The final story of the “Special Warrior Woman Issue” follows, titled “What Chains Bind Us” by Brian Dolton. Yi Quin knows all about fear. She knows it in others. Many that she comes into contact with hear voices in the night. Liang Zho is one of those people and desperately needs her help. If she can find a way to set him free from the nightly voices that are slowly destroying him, he can return to his former self.

If reading a lot of fiction over the years has taught anything, it should be obvious that dealing with a necromancer is almost always serious trouble at best for all involved.  In “A Pound of Dead Flesh” by Fraser Ronald the mission is to deliver a box to a necromancer. Feradac is a priest of the “High Exalted of the Cult of Pluto” during the time of the Aeolean Empire. Brude has never trusted Aidan, even when they marched together in the legions. His friend, Drust, has always trusted Aidan and still seems to, despite Aidan’s idea that they should be the ones to deliver the box to Feradac. There is a reason why Aidan is willing to pay so much for the simple  job that he should be doing himself. All they have to do is not look in the box and deliver it to Feradac. What could be simpler?

The novel excerpt of “The Desert of Souls” by Howard Andrew Jones brings the issue to a close along with more reviews as well as the usual comic strip. While the ad for the upcoming issue specifies the authors involved and the new price structure due to the new format, it does not go into any details regarding publication date or the stories themselves.  This is a weakness that should be addressed, as both items would be very important to potential new readers and the existing subscriber base. The Black Gate website does, however, inform possible subscribers that this will be the final print issue, and with Black Gate 16 the magazine will be available only in several digital formats (Kindle, Nook, iBook, etc., though back issues are still available in both print and digital format).

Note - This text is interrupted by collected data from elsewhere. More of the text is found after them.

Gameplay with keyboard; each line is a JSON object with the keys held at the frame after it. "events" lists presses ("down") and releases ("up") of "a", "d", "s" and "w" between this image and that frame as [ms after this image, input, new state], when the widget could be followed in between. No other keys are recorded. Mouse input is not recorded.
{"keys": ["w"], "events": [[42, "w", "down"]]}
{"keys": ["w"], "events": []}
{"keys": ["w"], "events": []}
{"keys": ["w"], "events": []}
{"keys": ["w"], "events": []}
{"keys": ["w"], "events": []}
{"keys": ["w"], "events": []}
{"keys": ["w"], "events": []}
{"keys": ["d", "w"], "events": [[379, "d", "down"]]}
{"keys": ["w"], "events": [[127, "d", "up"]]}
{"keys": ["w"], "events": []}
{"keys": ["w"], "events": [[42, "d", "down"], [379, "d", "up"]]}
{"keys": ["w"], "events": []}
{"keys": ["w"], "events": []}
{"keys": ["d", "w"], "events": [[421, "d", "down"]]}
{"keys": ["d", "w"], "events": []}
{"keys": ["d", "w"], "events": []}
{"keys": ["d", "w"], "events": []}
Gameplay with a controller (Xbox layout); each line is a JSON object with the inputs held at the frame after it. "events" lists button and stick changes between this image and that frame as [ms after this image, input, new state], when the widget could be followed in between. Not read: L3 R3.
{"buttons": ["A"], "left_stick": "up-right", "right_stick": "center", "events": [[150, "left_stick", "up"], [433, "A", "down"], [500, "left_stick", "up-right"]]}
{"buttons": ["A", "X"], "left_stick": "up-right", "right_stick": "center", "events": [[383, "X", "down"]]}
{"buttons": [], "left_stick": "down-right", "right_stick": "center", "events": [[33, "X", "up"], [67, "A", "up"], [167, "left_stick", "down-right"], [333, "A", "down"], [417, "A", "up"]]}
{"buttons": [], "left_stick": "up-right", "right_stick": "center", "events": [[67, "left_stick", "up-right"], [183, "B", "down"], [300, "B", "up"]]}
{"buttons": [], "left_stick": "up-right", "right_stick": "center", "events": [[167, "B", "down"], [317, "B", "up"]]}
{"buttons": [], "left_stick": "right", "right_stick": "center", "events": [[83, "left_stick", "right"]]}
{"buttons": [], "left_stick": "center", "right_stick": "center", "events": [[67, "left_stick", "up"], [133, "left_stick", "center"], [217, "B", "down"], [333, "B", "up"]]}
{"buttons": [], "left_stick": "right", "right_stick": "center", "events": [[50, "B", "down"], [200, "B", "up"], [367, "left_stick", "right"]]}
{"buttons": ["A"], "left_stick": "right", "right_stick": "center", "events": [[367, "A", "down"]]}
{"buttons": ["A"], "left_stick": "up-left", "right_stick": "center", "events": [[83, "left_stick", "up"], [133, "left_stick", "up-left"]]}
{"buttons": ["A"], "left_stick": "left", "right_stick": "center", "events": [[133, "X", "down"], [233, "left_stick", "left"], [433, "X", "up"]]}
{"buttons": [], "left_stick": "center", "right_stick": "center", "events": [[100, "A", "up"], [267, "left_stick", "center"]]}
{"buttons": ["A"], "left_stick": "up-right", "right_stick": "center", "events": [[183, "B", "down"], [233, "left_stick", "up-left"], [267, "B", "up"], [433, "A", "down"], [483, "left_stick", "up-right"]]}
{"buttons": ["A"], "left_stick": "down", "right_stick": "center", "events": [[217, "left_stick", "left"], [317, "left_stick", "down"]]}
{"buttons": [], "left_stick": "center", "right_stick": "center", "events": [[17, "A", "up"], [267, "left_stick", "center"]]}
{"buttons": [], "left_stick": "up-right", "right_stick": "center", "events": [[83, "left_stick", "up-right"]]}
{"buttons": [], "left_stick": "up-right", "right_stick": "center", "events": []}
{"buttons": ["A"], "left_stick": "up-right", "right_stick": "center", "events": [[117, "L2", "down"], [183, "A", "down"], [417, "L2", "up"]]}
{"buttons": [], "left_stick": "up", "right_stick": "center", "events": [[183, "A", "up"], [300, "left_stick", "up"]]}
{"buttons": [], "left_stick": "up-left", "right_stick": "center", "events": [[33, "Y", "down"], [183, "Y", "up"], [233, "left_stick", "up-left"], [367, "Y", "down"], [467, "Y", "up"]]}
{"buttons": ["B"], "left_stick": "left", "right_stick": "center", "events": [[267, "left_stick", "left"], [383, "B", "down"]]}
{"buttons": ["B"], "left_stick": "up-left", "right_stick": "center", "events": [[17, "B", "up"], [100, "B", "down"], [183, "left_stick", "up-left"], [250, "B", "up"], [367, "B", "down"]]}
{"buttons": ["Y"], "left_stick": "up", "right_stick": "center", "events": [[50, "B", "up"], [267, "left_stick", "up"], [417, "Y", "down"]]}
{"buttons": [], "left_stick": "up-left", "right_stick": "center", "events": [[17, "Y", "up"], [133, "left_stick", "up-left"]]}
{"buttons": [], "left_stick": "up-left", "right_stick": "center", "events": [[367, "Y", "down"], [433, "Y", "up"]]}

From the distinctive cover art that pays homage to the concept of the “Special Warrior Woman Issue” to the abundance of reviews, numerous features, and other interesting content, this is a quality magazine. Fiction is what drives the issue in all aspects. Living up wonderfully to their subtitle of “Adventures In Fantasy LiteratureBlack Gate 15 delivers consistently across the board with the twenty-one stories in this issue. Along with at least one illustration, each story also has at least one side panel containing an author photo along with short author bios, references to other stories featuring the characters in previous and future issues of Black Gate as well as in other publications, and other interesting information. Granted, the cover price of $18.95 for one print issue or $32.00 for two issues is pretty high for those of us with severe financial situations. However, based on my experience with this issue, my first and courtesy of Tangent Online editor Dave Truesdale, I must say the price for what you get is incredibly reasonable and well worth it. It is also worth noting that the Black Gate website currently lists a much lower price for PDFs of each issue.

At 384 pages, the fiction is tremendously varied in terms of characters, settings, and writing styles. What is constant in each story is that every one is strong and well written. The folks involved at all levels deserve your support as they have produced an incredibly good product in difficult economic times. You won’t go wrong in picking up this issue today, while you still can.